Box coordinate transitions:
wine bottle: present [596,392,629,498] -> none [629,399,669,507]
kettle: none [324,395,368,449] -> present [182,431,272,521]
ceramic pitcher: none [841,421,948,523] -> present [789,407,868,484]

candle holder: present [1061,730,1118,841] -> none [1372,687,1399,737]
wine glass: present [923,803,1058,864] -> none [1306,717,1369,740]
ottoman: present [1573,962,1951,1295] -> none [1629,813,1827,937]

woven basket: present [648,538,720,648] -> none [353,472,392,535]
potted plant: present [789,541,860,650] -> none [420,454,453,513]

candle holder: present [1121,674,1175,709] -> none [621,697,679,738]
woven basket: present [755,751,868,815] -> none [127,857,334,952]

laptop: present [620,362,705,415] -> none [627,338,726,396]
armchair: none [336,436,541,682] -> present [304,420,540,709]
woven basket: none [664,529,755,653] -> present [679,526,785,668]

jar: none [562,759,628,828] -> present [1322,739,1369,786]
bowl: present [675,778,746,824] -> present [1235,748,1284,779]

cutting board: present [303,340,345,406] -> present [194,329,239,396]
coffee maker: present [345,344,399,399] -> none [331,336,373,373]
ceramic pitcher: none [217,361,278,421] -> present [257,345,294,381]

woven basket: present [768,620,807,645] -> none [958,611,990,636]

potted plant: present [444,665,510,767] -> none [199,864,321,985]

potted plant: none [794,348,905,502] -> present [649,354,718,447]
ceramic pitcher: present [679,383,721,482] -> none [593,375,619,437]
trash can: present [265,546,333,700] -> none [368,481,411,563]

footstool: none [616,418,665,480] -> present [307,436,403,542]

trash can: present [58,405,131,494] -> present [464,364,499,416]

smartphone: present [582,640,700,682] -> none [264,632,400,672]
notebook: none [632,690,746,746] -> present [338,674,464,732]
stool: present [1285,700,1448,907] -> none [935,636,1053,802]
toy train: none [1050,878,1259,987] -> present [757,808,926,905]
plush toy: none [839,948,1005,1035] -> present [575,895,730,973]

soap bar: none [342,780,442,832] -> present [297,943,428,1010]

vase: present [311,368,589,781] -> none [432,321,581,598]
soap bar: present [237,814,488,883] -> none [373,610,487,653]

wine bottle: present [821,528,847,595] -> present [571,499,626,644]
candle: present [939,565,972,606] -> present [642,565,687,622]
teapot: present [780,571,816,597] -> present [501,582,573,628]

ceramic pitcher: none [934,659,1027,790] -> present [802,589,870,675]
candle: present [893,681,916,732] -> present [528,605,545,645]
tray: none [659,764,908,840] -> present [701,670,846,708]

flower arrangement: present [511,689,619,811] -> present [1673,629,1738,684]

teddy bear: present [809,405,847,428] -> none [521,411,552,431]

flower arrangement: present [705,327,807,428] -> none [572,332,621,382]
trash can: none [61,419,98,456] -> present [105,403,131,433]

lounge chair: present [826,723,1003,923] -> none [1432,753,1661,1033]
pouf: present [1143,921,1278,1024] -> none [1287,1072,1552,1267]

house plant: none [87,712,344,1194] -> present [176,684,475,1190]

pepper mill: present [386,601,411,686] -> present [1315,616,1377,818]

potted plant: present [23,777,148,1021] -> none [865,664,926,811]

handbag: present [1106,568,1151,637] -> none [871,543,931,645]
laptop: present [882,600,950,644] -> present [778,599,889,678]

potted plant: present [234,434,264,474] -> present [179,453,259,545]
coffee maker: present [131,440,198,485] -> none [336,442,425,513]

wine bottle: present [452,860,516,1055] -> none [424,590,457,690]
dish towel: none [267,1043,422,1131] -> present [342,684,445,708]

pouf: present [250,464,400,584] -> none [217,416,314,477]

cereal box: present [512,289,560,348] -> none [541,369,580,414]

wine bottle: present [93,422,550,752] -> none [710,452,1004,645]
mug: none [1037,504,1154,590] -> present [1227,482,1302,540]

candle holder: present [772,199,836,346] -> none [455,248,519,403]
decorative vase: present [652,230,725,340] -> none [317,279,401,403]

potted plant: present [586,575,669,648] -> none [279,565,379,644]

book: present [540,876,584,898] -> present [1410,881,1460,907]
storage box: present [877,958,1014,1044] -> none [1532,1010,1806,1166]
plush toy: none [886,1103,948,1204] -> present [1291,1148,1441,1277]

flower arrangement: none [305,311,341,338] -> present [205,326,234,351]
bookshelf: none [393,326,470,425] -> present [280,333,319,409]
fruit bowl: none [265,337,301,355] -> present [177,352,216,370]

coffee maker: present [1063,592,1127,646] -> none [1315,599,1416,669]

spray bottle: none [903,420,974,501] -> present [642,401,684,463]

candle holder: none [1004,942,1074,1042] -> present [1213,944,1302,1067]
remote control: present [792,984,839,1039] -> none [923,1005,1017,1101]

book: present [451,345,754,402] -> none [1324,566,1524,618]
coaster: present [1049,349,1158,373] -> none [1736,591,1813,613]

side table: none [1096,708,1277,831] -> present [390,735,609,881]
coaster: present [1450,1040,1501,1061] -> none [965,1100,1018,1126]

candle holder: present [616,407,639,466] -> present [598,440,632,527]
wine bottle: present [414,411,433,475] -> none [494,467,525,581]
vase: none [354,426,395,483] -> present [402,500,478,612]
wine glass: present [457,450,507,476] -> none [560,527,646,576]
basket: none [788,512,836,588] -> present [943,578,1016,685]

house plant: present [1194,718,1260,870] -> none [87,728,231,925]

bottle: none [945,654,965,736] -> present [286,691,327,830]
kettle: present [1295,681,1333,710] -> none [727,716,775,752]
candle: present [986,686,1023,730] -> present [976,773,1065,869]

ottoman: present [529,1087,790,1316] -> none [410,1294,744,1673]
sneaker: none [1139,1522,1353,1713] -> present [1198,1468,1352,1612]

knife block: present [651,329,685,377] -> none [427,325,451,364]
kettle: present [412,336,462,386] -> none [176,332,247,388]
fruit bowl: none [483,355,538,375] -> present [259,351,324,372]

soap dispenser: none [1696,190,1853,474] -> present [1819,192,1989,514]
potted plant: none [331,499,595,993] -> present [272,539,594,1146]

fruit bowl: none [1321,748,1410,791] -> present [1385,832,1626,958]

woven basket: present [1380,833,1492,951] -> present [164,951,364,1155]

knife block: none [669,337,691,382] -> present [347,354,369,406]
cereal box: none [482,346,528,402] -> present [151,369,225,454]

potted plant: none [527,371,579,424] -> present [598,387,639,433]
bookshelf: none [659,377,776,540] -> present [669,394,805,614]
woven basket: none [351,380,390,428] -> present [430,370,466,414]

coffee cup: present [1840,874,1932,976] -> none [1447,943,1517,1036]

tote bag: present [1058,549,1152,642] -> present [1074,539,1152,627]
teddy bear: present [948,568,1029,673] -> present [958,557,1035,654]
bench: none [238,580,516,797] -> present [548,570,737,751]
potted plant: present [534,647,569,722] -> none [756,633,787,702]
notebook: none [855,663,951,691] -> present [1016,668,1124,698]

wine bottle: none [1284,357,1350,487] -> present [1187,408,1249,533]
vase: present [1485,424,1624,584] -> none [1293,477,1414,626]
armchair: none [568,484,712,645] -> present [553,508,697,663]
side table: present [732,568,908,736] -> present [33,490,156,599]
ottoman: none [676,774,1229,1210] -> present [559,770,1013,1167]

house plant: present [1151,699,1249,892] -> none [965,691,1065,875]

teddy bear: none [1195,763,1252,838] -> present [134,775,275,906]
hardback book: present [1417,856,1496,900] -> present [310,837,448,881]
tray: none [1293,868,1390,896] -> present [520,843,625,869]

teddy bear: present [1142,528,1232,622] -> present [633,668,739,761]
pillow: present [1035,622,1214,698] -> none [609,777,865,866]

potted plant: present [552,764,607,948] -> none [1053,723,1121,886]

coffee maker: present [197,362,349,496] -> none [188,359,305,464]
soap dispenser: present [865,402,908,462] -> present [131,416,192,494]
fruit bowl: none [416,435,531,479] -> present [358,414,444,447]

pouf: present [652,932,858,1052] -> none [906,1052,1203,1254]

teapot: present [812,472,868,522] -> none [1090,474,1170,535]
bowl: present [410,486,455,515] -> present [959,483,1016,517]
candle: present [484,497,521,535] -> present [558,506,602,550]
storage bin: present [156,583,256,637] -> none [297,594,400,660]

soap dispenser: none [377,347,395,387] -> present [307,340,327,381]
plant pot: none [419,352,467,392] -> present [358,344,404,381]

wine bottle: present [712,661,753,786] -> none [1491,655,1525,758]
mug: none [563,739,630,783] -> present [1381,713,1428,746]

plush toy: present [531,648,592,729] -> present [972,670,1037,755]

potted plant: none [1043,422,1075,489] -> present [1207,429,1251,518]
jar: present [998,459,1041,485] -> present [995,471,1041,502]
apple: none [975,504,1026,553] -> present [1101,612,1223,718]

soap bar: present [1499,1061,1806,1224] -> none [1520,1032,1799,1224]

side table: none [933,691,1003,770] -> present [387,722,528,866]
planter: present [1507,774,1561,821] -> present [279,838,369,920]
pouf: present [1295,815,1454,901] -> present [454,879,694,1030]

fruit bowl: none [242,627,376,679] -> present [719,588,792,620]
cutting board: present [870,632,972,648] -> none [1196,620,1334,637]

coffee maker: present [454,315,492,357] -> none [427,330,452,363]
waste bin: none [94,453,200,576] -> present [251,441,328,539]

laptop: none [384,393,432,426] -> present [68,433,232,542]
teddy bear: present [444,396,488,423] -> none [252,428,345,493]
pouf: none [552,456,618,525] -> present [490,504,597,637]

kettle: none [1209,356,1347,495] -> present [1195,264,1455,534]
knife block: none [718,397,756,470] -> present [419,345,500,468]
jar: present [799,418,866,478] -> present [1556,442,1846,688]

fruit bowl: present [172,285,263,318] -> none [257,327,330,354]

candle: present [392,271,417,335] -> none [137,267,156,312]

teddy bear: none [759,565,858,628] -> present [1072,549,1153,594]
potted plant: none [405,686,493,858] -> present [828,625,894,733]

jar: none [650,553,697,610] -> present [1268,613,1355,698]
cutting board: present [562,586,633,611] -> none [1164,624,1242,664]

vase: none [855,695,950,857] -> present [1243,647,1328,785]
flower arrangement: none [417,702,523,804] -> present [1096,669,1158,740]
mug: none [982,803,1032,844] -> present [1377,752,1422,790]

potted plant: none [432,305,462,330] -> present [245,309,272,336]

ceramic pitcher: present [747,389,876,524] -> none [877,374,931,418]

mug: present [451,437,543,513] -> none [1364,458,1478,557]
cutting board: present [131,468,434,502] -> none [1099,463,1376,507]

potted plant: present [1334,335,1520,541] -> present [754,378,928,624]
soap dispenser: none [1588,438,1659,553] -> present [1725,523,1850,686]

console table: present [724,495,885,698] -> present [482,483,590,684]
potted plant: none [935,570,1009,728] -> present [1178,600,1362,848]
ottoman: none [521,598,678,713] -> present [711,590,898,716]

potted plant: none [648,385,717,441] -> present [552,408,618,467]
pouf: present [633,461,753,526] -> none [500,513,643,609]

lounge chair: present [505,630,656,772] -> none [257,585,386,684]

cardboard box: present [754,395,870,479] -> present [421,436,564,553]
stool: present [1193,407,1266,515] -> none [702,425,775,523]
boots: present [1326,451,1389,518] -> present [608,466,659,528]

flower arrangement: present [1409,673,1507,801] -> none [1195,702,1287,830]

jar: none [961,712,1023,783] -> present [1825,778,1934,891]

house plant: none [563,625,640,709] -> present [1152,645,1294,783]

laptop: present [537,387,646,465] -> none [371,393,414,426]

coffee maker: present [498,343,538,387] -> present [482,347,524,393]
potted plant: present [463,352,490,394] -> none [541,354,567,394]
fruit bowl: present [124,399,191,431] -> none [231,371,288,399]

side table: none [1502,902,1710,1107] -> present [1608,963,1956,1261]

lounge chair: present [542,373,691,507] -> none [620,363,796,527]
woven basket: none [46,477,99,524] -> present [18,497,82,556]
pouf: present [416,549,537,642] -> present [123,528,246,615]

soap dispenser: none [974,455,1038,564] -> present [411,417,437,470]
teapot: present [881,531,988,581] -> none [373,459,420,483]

### What you will do:
If a line of the entries above includes the word "trash", count it; then state the total and nothing else.

### Task response:
3